Chayka looks at the big picture. The Chicago Blackhawks, Los Angeles Kings and Pittsburgh Penguins all went through hard times before winning the Stanley Cup multiple times. The Houston Astros lost more than 100 games three years in a row in 2011-13; they just won the World Series.
"Everyone wants to be the Penguins or the Kings or the Blackhawks," Chayka said. "Everyone wants to be the Houston Astros. But no one really wants to go through the process of doing that. I don't think any of those teams are looking to lose games, but I think you've got to make smart investments in young assets and grow this thing organically. It's no secret: draft and develop. Sometimes you take your jabs when you're going through that.
"I think [you see] some of the perception on how dire our situation is -- how we can't get a win -- and then you see the teaching that's going on and the players buying in and the players practice and training, all the things that we're doing behind the scenes. There's a real sense of, we're on to something here and we're ready to kind of build that team that we've been waiting to have in Arizona, which isn't just a competitive team. It's a team that can hopefully sustain a high degree of excellence for a long time."
If that sounds like an endorsement of Tocchet, it is.
"I'm very happy," Chayka said. "Yeah, thrilled. I see the work he does an hour after practice. I see him out here working with young guys that are maybe out of the lineup. He'll spend an hour with those guys. He'll do all the extra video work with [rookie forward Clayton] Keller. He'll take these guys out for dinner. The forecheck, the [defensive]-zone coverage, yeah, we're trying to clean it up. We're trying to get better that way. But if we can maximize the potential of all these young players, that's where we're going to get to be the top team that we want to try to be."
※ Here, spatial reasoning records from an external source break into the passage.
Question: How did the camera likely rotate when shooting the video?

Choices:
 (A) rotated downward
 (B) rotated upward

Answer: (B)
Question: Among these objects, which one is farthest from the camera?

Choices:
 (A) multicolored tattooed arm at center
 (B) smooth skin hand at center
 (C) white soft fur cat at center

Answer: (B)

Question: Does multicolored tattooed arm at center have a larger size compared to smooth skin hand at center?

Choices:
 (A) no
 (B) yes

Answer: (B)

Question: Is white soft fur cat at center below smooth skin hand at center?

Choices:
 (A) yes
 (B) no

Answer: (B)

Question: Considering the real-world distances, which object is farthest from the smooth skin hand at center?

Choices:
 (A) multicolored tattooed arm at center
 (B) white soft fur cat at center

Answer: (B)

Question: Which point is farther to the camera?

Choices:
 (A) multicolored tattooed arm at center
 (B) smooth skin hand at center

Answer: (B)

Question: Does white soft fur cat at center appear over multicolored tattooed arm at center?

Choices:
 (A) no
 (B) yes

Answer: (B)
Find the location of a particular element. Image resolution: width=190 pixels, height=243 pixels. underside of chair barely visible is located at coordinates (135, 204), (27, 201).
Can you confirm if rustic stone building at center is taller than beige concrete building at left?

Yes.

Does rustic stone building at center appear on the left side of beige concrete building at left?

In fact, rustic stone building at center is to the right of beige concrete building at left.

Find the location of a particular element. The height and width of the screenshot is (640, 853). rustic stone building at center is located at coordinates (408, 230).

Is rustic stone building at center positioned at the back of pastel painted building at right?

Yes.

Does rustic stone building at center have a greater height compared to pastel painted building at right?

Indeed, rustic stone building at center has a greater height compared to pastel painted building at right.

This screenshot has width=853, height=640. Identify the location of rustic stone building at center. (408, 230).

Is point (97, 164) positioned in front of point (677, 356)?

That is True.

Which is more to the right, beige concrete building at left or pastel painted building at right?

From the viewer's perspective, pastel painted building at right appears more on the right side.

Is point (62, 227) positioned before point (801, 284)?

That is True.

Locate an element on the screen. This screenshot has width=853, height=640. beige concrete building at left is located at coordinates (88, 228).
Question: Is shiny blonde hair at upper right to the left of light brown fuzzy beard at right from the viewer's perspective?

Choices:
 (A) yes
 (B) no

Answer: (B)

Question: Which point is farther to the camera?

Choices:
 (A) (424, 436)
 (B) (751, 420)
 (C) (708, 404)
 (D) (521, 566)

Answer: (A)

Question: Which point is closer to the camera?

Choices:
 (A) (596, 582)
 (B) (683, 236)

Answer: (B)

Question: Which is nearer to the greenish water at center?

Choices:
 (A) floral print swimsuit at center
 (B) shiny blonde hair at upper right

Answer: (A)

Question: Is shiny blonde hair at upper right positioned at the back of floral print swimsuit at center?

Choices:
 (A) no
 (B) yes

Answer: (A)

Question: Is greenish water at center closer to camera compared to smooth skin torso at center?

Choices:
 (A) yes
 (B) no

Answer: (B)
The problem, though, is that losing can beget losing, if you let it. As much as executives and coaches want to focus on the process, players can abandon the process if it doesn't lead to results. That can hurt development.
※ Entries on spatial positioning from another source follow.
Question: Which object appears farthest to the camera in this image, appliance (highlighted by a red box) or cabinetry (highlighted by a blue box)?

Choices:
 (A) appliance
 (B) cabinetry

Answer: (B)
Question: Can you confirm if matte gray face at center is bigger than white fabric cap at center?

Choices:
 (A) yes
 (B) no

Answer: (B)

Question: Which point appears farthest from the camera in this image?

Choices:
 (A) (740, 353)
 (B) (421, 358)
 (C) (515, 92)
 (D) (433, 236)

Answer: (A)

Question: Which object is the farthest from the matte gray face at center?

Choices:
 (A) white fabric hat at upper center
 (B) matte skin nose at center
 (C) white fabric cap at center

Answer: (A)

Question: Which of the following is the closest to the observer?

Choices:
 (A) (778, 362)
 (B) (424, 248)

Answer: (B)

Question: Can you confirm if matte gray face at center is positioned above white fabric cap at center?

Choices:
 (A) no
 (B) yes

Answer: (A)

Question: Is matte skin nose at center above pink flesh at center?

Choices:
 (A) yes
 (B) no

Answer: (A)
The Coyotes felt they were making progress when they defeated the Carolina Hurricanes 2-1 in a shootout Nov. 4, lost at the Washington Capitals 3-2 in overtime Nov. 6, lost at the Pittsburgh Penguins 3-1 on Nov. 7 and lost to the St. Louis Blues 3-2 in a shootout Nov. 9. Even though they lost to the Winnipeg Jets 4-1 on Saturday, they gave up only 10 scoring chances by their count.
But then they had 51 giveaways by their count in their 4-1 loss at Winnipeg on Tuesday.
"We just started playing with no structure, no system," defenseman Alex Goligoski said. "Obviously you saw how that went. We know what we're supposed to do. We're not doing it enough. And on top of that, when we are doing it, we aren't getting results. So it's just been frustrating, but we have to break through at some point."
The challenge now is to keep the first 20 games from snowballing in the next 62, not just for the sake of the last three quarters of the season, but for the seasons to come.
"We've got a young group looking to make a name for themselves," Chayka said. "They can't afford to get beaten down by the situation and get negative. They've got to continue to work hard and get better every day."
Tocchet has stayed positive.
"The pressure mounts because you're not winning," Tocchet said. "We've got a really young roster, so they start squeezing their sticks. For me, it's my job. I've got to do a better job of relaxing the young guys, trying to put a steady hand on this thing before it does get out of hand. … It's my job to keep telling them to play the right way, because if you keep doing the right things, it's going to turn."